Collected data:
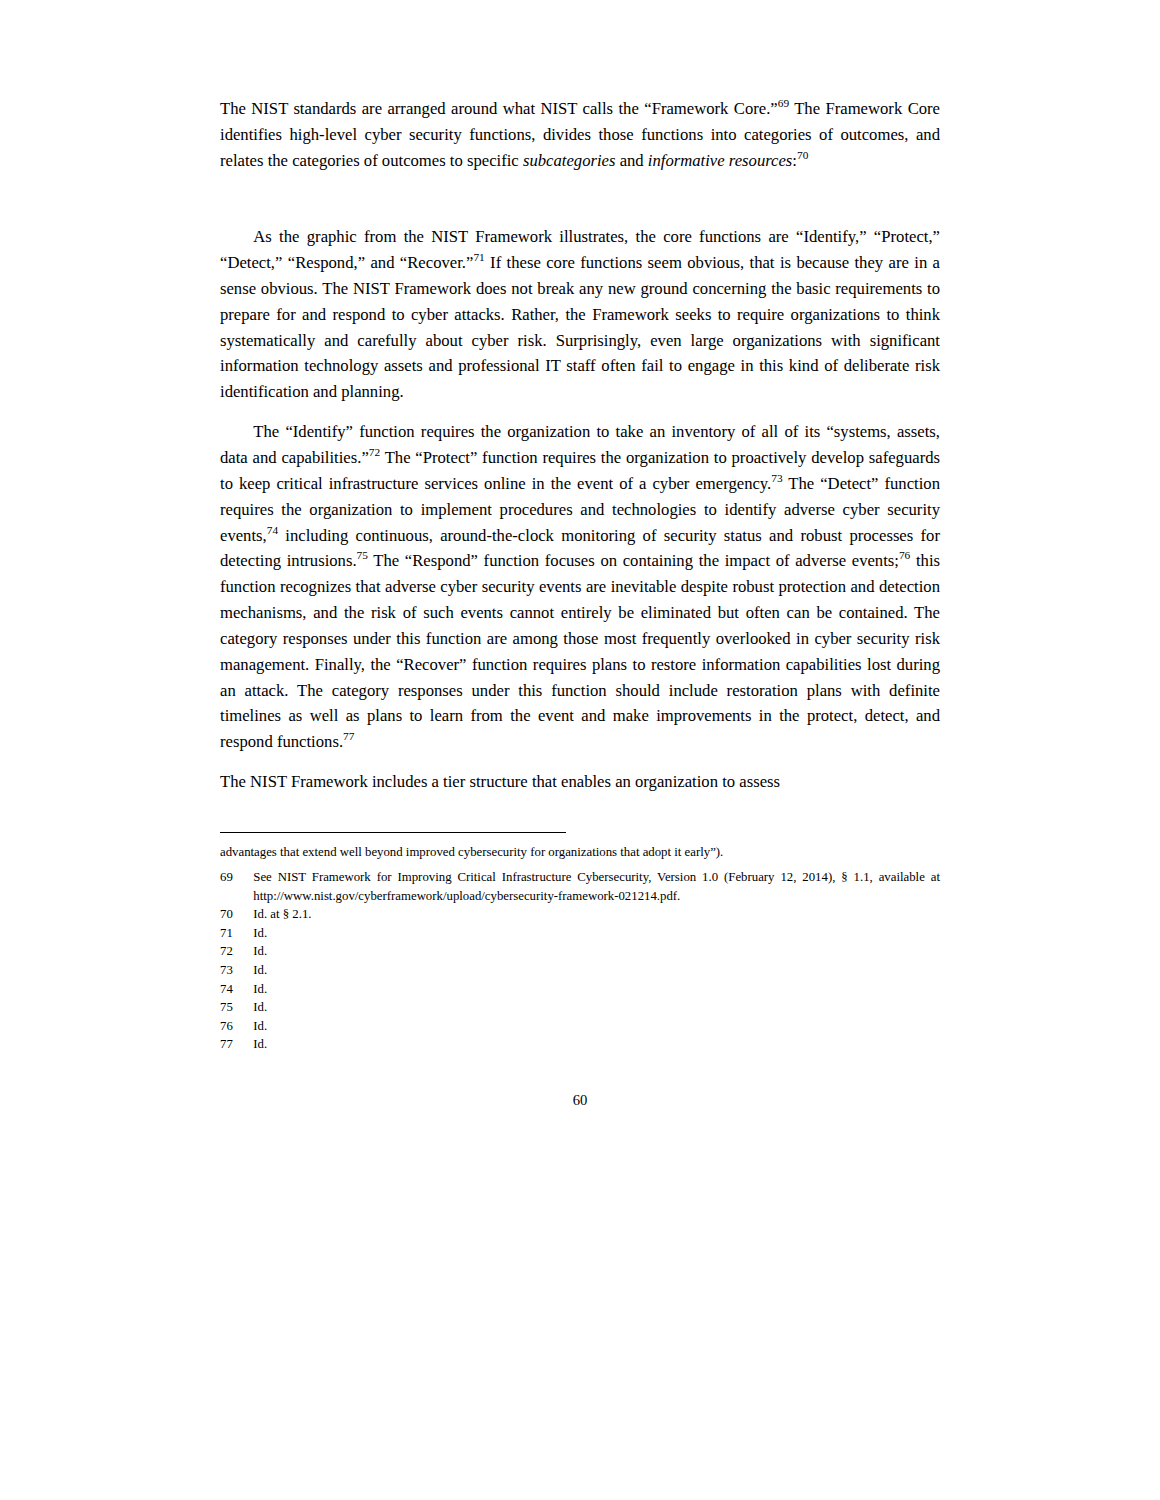The NIST standards are arranged around what NIST calls the “Framework Core.”69 The Framework Core identifies high-level cyber security functions, divides those functions into categories of outcomes, and relates the categories of outcomes to specific subcategories and informative resources:70
As the graphic from the NIST Framework illustrates, the core functions are “Identify,” “Protect,” “Detect,” “Respond,” and “Recover.”71 If these core functions seem obvious, that is because they are in a sense obvious. The NIST Framework does not break any new ground concerning the basic requirements to prepare for and respond to cyber attacks. Rather, the Framework seeks to require organizations to think systematically and carefully about cyber risk. Surprisingly, even large organizations with significant information technology assets and professional IT staff often fail to engage in this kind of deliberate risk identification and planning.
The “Identify” function requires the organization to take an inventory of all of its “systems, assets, data and capabilities.”72 The “Protect” function requires the organization to proactively develop safeguards to keep critical infrastructure services online in the event of a cyber emergency.73 The “Detect” function requires the organization to implement procedures and technologies to identify adverse cyber security events,74 including continuous, around-the-clock monitoring of security status and robust processes for detecting intrusions.75 The “Respond” function focuses on containing the impact of adverse events;76 this function recognizes that adverse cyber security events are inevitable despite robust protection and detection mechanisms, and the risk of such events cannot entirely be eliminated but often can be contained. The category responses under this function are among those most frequently overlooked in cyber security risk management. Finally, the “Recover” function requires plans to restore information capabilities lost during an attack. The category responses under this function should include restoration plans with definite timelines as well as plans to learn from the event and make improvements in the protect, detect, and respond functions.77
The NIST Framework includes a tier structure that enables an organization to assess
advantages that extend well beyond improved cybersecurity for organizations that adopt it early”).
69
See NIST Framework for Improving Critical Infrastructure Cybersecurity, Version 1.0 (February 12, 2014), § 1.1, available at http://www.nist.gov/cyberframework/upload/cybersecurity-framework-021214.pdf.
70
Id. at § 2.1.
71
Id.
72
Id.
73
Id.
74
Id.
75
Id.
76
Id.
77
Id.
60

REQUIREMENT.
Reproduce every record above exactly, omitting the pictures.

ANSWER SPACE.
The NIST standards are arranged around what NIST calls the “Framework Core.”69 The Framework Core identifies high-level cyber security functions, divides those functions into categories of outcomes, and relates the categories of outcomes to specific subcategories and informative resources:70
As the graphic from the NIST Framework illustrates, the core functions are “Identify,” “Protect,” “Detect,” “Respond,” and “Recover.”71 If these core functions seem obvious, that is because they are in a sense obvious. The NIST Framework does not break any new ground concerning the basic requirements to prepare for and respond to cyber attacks. Rather, the Framework seeks to require organizations to think systematically and carefully about cyber risk. Surprisingly, even large organizations with significant information technology assets and professional IT staff often fail to engage in this kind of deliberate risk identification and planning.
The “Identify” function requires the organization to take an inventory of all of its “systems, assets, data and capabilities.”72 The “Protect” function requires the organization to proactively develop safeguards to keep critical infrastructure services online in the event of a cyber emergency.73 The “Detect” function requires the organization to implement procedures and technologies to identify adverse cyber security events,74 including continuous, around-the-clock monitoring of security status and robust processes for detecting intrusions.75 The “Respond” function focuses on containing the impact of adverse events;76 this function recognizes that adverse cyber security events are inevitable despite robust protection and detection mechanisms, and the risk of such events cannot entirely be eliminated but often can be contained. The category responses under this function are among those most frequently overlooked in cyber security risk management. Finally, the “Recover” function requires plans to restore information capabilities lost during an attack. The category responses under this function should include restoration plans with definite timelines as well as plans to learn from the event and make improvements in the protect, detect, and respond functions.77
The NIST Framework includes a tier structure that enables an organization to assess
advantages that extend well beyond improved cybersecurity for organizations that adopt it early”).
69
See NIST Framework for Improving Critical Infrastructure Cybersecurity, Version 1.0 (February 12, 2014), § 1.1, available at http://www.nist.gov/cyberframework/upload/cybersecurity-framework-021214.pdf.
70
Id. at § 2.1.
71
Id.
72
Id.
73
Id.
74
Id.
75
Id.
76
Id.
77
Id.
60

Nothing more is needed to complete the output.